◆ Stated exercise:
Rewrite the rows below, changing every "common name" to "vernacular name" and leaving everything else the same.

◆ Records to process:
##########
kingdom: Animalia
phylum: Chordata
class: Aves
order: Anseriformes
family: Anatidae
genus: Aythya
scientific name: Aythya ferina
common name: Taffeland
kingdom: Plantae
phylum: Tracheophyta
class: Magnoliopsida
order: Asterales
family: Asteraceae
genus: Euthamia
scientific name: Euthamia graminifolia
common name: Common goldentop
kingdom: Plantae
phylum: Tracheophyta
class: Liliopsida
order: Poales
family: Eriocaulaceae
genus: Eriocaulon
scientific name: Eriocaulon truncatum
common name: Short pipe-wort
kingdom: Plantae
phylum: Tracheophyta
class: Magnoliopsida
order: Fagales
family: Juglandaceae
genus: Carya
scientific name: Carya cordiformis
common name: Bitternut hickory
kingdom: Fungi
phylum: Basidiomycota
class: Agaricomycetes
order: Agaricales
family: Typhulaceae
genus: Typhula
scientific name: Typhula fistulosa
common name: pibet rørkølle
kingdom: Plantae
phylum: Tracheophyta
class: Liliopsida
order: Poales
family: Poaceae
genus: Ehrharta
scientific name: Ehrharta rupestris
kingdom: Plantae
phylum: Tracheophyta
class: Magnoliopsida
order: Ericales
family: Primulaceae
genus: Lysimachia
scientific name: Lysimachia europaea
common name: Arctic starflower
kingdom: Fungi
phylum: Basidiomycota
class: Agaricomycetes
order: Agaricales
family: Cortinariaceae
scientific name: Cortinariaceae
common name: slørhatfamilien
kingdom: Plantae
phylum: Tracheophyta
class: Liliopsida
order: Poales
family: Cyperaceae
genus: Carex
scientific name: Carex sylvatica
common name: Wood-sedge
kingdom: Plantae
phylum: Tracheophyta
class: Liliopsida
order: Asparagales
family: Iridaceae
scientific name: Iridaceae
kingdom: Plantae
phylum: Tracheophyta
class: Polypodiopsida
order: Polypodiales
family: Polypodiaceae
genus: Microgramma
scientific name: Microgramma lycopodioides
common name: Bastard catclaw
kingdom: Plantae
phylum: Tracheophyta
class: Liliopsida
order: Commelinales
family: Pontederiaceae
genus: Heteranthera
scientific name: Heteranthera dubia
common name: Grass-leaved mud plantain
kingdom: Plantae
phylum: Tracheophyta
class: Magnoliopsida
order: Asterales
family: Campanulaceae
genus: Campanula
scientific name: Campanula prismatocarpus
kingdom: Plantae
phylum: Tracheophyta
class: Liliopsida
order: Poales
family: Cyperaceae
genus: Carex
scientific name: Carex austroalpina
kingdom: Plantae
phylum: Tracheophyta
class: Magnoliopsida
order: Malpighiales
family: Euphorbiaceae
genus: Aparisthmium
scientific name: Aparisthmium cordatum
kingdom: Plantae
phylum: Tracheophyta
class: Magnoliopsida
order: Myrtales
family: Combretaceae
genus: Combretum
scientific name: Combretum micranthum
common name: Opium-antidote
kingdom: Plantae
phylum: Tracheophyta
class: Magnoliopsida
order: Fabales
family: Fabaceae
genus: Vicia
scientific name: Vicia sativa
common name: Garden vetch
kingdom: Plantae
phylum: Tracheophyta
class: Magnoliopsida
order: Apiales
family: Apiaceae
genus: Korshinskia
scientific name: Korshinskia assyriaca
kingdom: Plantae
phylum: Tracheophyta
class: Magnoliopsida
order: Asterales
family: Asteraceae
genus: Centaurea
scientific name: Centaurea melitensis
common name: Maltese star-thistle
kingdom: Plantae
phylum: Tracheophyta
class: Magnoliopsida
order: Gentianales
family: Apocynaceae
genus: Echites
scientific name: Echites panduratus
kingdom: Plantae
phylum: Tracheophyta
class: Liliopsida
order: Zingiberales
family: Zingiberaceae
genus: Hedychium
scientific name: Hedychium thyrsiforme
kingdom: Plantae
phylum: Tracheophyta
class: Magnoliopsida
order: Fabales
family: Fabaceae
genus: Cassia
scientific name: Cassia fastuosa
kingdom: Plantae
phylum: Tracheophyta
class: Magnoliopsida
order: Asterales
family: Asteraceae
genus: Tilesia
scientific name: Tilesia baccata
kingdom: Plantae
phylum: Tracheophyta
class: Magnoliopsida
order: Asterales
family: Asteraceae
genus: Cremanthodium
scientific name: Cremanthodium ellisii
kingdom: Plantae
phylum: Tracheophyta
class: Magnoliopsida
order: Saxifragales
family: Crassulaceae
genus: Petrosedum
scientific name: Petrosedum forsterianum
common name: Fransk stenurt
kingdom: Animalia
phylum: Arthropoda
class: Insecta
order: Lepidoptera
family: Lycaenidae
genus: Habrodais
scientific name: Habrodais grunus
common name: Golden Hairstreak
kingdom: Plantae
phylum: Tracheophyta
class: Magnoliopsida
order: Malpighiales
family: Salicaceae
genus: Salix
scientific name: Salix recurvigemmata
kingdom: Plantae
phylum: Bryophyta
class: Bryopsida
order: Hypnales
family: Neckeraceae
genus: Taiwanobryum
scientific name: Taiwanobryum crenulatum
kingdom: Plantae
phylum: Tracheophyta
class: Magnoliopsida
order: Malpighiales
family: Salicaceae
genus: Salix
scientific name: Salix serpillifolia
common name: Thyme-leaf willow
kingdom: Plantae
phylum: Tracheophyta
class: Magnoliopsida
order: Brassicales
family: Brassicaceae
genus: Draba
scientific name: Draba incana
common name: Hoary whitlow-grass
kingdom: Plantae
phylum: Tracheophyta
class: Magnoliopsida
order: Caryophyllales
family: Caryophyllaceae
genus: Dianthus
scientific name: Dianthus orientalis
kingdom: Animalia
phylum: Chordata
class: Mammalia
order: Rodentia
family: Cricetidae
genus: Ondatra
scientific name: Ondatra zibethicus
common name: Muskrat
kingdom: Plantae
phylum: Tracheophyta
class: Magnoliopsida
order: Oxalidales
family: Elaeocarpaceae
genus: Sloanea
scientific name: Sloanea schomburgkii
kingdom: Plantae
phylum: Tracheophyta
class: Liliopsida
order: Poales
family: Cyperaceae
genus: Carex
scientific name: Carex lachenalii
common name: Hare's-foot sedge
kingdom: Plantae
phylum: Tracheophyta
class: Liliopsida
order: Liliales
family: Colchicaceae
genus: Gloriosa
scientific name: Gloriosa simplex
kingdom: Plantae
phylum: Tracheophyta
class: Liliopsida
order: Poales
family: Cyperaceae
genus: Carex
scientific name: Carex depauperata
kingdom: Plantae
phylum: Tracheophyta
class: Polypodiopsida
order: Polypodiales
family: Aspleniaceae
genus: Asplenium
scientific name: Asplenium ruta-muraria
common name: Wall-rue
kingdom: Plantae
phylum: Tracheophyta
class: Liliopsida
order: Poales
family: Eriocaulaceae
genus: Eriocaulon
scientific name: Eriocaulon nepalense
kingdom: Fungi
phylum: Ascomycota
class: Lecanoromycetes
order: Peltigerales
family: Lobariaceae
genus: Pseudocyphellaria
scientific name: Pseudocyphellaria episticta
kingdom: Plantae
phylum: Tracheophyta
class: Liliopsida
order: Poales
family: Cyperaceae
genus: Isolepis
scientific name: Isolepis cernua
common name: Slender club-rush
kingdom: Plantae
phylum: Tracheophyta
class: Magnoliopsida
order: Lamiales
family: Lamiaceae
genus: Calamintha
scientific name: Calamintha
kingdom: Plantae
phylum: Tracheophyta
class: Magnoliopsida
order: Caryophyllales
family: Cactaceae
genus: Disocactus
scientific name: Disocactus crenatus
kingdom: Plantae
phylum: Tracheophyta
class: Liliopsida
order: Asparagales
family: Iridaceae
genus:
##########
◆ Written solution:
kingdom: Animalia
phylum: Chordata
class: Aves
order: Anseriformes
family: Anatidae
genus: Aythya
scientific name: Aythya ferina
vernacular name: Taffeland
kingdom: Plantae
phylum: Tracheophyta
class: Magnoliopsida
order: Asterales
family: Asteraceae
genus: Euthamia
scientific name: Euthamia graminifolia
vernacular name: Common goldentop
kingdom: Plantae
phylum: Tracheophyta
class: Liliopsida
order: Poales
family: Eriocaulaceae
genus: Eriocaulon
scientific name: Eriocaulon truncatum
vernacular name: Short pipe-wort
kingdom: Plantae
phylum: Tracheophyta
class: Magnoliopsida
order: Fagales
family: Juglandaceae
genus: Carya
scientific name: Carya cordiformis
vernacular name: Bitternut hickory
kingdom: Fungi
phylum: Basidiomycota
class: Agaricomycetes
order: Agaricales
family: Typhulaceae
genus: Typhula
scientific name: Typhula fistulosa
vernacular name: pibet rørkølle
kingdom: Plantae
phylum: Tracheophyta
class: Liliopsida
order: Poales
family: Poaceae
genus: Ehrharta
scientific name: Ehrharta rupestris
kingdom: Plantae
phylum: Tracheophyta
class: Magnoliopsida
order: Ericales
family: Primulaceae
genus: Lysimachia
scientific name: Lysimachia europaea
vernacular name: Arctic starflower
kingdom: Fungi
phylum: Basidiomycota
class: Agaricomycetes
order: Agaricales
family: Cortinariaceae
scientific name: Cortinariaceae
vernacular name: slørhatfamilien
kingdom: Plantae
phylum: Tracheophyta
class: Liliopsida
order: Poales
family: Cyperaceae
genus: Carex
scientific name: Carex sylvatica
vernacular name: Wood-sedge
kingdom: Plantae
phylum: Tracheophyta
class: Liliopsida
order: Asparagales
family: Iridaceae
scientific name: Iridaceae
kingdom: Plantae
phylum: Tracheophyta
class: Polypodiopsida
order: Polypodiales
family: Polypodiaceae
genus: Microgramma
scientific name: Microgramma lycopodioides
vernacular name: Bastard catclaw
kingdom: Plantae
phylum: Tracheophyta
class: Liliopsida
order: Commelinales
family: Pontederiaceae
genus: Heteranthera
scientific name: Heteranthera dubia
vernacular name: Grass-leaved mud plantain
kingdom: Plantae
phylum: Tracheophyta
class: Magnoliopsida
order: Asterales
family: Campanulaceae
genus: Campanula
scientific name: Campanula prismatocarpus
kingdom: Plantae
phylum: Tracheophyta
class: Liliopsida
order: Poales
family: Cyperaceae
genus: Carex
scientific name: Carex austroalpina
kingdom: Plantae
phylum: Tracheophyta
class: Magnoliopsida
order: Malpighiales
family: Euphorbiaceae
genus: Aparisthmium
scientific name: Aparisthmium cordatum
kingdom: Plantae
phylum: Tracheophyta
class: Magnoliopsida
order: Myrtales
family: Combretaceae
genus: Combretum
scientific name: Combretum micranthum
vernacular name: Opium-antidote
kingdom: Plantae
phylum: Tracheophyta
class: Magnoliopsida
order: Fabales
family: Fabaceae
genus: Vicia
scientific name: Vicia sativa
vernacular name: Garden vetch
kingdom: Plantae
phylum: Tracheophyta
class: Magnoliopsida
order: Apiales
family: Apiaceae
genus: Korshinskia
scientific name: Korshinskia assyriaca
kingdom: Plantae
phylum: Tracheophyta
class: Magnoliopsida
order: Asterales
family: Asteraceae
genus: Centaurea
scientific name: Centaurea melitensis
vernacular name: Maltese star-thistle
kingdom: Plantae
phylum: Tracheophyta
class: Magnoliopsida
order: Gentianales
family: Apocynaceae
genus: Echites
scientific name: Echites panduratus
kingdom: Plantae
phylum: Tracheophyta
class: Liliopsida
order: Zingiberales
family: Zingiberaceae
genus: Hedychium
scientific name: Hedychium thyrsiforme
kingdom: Plantae
phylum: Tracheophyta
class: Magnoliopsida
order: Fabales
family: Fabaceae
genus: Cassia
scientific name: Cassia fastuosa
kingdom: Plantae
phylum: Tracheophyta
class: Magnoliopsida
order: Asterales
family: Asteraceae
genus: Tilesia
scientific name: Tilesia baccata
kingdom: Plantae
phylum: Tracheophyta
class: Magnoliopsida
order: Asterales
family: Asteraceae
genus: Cremanthodium
scientific name: Cremanthodium ellisii
kingdom: Plantae
phylum: Tracheophyta
class: Magnoliopsida
order: Saxifragales
family: Crassulaceae
genus: Petrosedum
scientific name: Petrosedum forsterianum
vernacular name: Fransk stenurt
kingdom: Animalia
phylum: Arthropoda
class: Insecta
order: Lepidoptera
family: Lycaenidae
genus: Habrodais
scientific name: Habrodais grunus
vernacular name: Golden Hairstreak
kingdom: Plantae
phylum: Tracheophyta
class: Magnoliopsida
order: Malpighiales
family: Salicaceae
genus: Salix
scientific name: Salix recurvigemmata
kingdom: Plantae
phylum: Bryophyta
class: Bryopsida
order: Hypnales
family: Neckeraceae
genus: Taiwanobryum
scientific name: Taiwanobryum crenulatum
kingdom: Plantae
phylum: Tracheophyta
class: Magnoliopsida
order: Malpighiales
family: Salicaceae
genus: Salix
scientific name: Salix serpillifolia
vernacular name: Thyme-leaf willow
kingdom: Plantae
phylum: Tracheophyta
class: Magnoliopsida
order: Brassicales
family: Brassicaceae
genus: Draba
scientific name: Draba incana
vernacular name: Hoary whitlow-grass
kingdom: Plantae
phylum: Tracheophyta
class: Magnoliopsida
order: Caryophyllales
family: Caryophyllaceae
genus: Dianthus
scientific name: Dianthus orientalis
kingdom: Animalia
phylum: Chordata
class: Mammalia
order: Rodentia
family: Cricetidae
genus: Ondatra
scientific name: Ondatra zibethicus
vernacular name: Muskrat
kingdom: Plantae
phylum: Tracheophyta
class: Magnoliopsida
order: Oxalidales
family: Elaeocarpaceae
genus: Sloanea
scientific name: Sloanea schomburgkii
kingdom: Plantae
phylum: Tracheophyta
class: Liliopsida
order: Poales
family: Cyperaceae
genus: Carex
scientific name: Carex lachenalii
vernacular name: Hare's-foot sedge
kingdom: Plantae
phylum: Tracheophyta
class: Liliopsida
order: Liliales
family: Colchicaceae
genus: Gloriosa
scientific name: Gloriosa simplex
kingdom: Plantae
phylum: Tracheophyta
class: Liliopsida
order: Poales
family: Cyperaceae
genus: Carex
scientific name: Carex depauperata
kingdom: Plantae
phylum: Tracheophyta
class: Polypodiopsida
order: Polypodiales
family: Aspleniaceae
genus: Asplenium
scientific name: Asplenium ruta-muraria
vernacular name: Wall-rue
kingdom: Plantae
phylum: Tracheophyta
class: Liliopsida
order: Poales
family: Eriocaulaceae
genus: Eriocaulon
scientific name: Eriocaulon nepalense
kingdom: Fungi
phylum: Ascomycota
class: Lecanoromycetes
order: Peltigerales
family: Lobariaceae
genus: Pseudocyphellaria
scientific name: Pseudocyphellaria episticta
kingdom: Plantae
phylum: Tracheophyta
class: Liliopsida
order: Poales
family: Cyperaceae
genus: Isolepis
scientific name: Isolepis cernua
vernacular name: Slender club-rush
kingdom: Plantae
phylum: Tracheophyta
class: Magnoliopsida
order: Lamiales
family: Lamiaceae
genus: Calamintha
scientific name: Calamintha
kingdom: Plantae
phylum: Tracheophyta
class: Magnoliopsida
order: Caryophyllales
family: Cactaceae
genus: Disocactus
scientific name: Disocactus crenatus
kingdom: Plantae
phylum: Tracheophyta
class: Liliopsida
order: Asparagales
family: Iridaceae
genus:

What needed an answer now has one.